No, sono esenti solo dalle procedure ordinarie di vigilanza e sanzione disciplinate dalle sezioni II e III del capo IV TUE (artt. 93-104). La sostanza delle norme tecniche per le costruzioni (NTC 2018) e le norme antisismiche restano pienamente applicabili anche alle opere del genio militare. Quello che cambia è il modello di verifica: invece dell’autorizzazione esterna dell’UTR e della vigilanza degli organi previsti dall’art. 103, opera la verifica interna degli organi tecnici del Ministero della difesa, attraverso proprie procedure di approvazione progettuale, controllo dell’esecuzione e collaudo strutturale.
Quale organo controlla il rispetto delle norme antisismiche nelle opere militari?
L’osservanza è assicurata dall’organo individuato dal Ministero della difesa. Storicamente, questa funzione è stata esercitata dal Genio militare, articolato in vari livelli (Comando del Genio dell’Esercito, organi tecnici della Marina, dell’Aeronautica e dei Carabinieri). Negli anni recenti l’organizzazione tecnica del Ministero della difesa è stata modernizzata con la costituzione di strutture tecniche centralizzate (Direzione dei lavori e del demanio del Ministero della difesa) che svolgono funzioni di committenza, progettazione e direzione lavori per le opere militari, garantendo il rispetto delle NTC e delle norme antisismiche attraverso procedure interne di approvazione e verifica.
Quali tipi di opere sono coperte dall’esenzione dell’art. 106?
L’esenzione si applica alle opere realizzate a cura del genio militare e comprende: nuove costruzioni militari (caserme, alloggi militari, depositi, hangar, opere fortificate); riparazioni, miglioramenti e adeguamenti sismici di edifici militari esistenti; opere infrastrutturali militari (piste aeroportuali, attracchi navali, depositi munizioni). Restano invece soggette alle procedure ordinarie del TUE le opere realizzate per conto delle Forze Armate da privati appaltatori al di fuori della committenza diretta del genio militare in senso stretto, salvo specifiche deroghe per opere di particolare riservatezza riconducibili comunque alla competenza tecnica militare.
I responsabili militari rispondono penalmente in caso di crollo o danni?

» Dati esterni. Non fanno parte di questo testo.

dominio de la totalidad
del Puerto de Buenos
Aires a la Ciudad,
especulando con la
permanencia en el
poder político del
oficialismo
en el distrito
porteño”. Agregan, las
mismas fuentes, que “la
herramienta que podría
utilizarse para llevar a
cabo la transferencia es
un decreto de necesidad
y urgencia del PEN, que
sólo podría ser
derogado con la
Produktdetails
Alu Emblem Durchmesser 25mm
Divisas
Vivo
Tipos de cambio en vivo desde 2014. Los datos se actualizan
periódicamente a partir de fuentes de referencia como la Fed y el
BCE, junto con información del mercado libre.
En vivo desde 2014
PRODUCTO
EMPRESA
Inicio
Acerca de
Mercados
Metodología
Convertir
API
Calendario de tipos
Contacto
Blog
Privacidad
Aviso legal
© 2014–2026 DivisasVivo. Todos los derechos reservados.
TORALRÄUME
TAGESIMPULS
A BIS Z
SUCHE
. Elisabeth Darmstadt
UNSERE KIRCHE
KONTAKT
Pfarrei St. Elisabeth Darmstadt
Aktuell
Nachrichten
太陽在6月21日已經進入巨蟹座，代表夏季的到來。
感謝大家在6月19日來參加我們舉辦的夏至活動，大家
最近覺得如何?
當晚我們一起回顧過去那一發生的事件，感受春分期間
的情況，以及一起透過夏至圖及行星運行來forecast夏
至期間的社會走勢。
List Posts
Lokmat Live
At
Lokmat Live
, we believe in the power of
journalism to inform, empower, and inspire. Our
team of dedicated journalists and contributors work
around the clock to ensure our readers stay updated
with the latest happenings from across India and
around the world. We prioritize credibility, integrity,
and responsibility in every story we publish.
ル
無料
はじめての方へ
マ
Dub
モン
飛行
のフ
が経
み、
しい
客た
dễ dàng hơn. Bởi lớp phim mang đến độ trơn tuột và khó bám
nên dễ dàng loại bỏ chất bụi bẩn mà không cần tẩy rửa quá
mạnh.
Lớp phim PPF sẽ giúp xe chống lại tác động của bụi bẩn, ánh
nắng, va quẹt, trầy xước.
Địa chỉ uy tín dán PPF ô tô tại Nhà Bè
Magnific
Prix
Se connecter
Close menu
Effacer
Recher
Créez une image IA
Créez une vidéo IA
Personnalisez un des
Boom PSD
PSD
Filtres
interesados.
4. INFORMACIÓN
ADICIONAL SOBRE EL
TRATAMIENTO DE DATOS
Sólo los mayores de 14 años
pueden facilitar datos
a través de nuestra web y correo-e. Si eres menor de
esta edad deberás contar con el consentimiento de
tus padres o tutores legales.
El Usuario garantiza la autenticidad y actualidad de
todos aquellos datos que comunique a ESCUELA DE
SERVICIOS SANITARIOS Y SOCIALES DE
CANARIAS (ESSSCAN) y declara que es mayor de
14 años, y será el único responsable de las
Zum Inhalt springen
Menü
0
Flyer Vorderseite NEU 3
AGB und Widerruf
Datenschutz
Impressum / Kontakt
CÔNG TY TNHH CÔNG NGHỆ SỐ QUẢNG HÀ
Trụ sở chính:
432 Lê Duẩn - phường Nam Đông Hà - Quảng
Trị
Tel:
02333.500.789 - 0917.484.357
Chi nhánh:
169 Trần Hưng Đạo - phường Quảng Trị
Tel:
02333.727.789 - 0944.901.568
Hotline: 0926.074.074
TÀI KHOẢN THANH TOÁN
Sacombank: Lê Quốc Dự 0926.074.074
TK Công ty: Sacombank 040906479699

Sì. La giurisprudenza penale ha affermato in più occasioni che la responsabilità penale per crollo colposo (art. 449 c.p.), rovina di edifici (art. 451 c.p.) o lesioni od omicidio colposi (artt. 589-590 c.p.) conseguenti al mancato rispetto delle norme tecniche grava anche sui responsabili militari (progettisti, direttori dei lavori militari, comandanti delle strutture coinvolte), pur nella diversa procedura applicativa. L’esenzione procedurale dell’art. 106 dalle ordinarie procedure di vigilanza e sanzione antisismica non vale come esonero dalla responsabilità penale per fatti dannosi: le norme generali del codice penale si applicano integralmente.
L’esenzione vale anche per opere militari realizzate in centri abitati civili?
Sì. L’esenzione dell’art. 106 ha portata oggettiva: si applica a tutte le opere realizzate a cura del genio militare, indipendentemente dalla loro ubicazione (interna a installazioni militari o all’interno di tessuti urbani civili). Tuttavia, quando l’opera militare è ubicata in centri abitati o è frequentata da personale civile, le esigenze di tutela della pubblica incolumità impongono una particolare attenzione nelle procedure interne di verifica del Ministero della difesa. In caso di crollo o danni a persone civili, oltre alle ordinarie responsabilità penali individuali, possono attivarsi anche profili di responsabilità erariale per i comandanti militari e di responsabilità civile dello Stato verso i terzi danneggiati.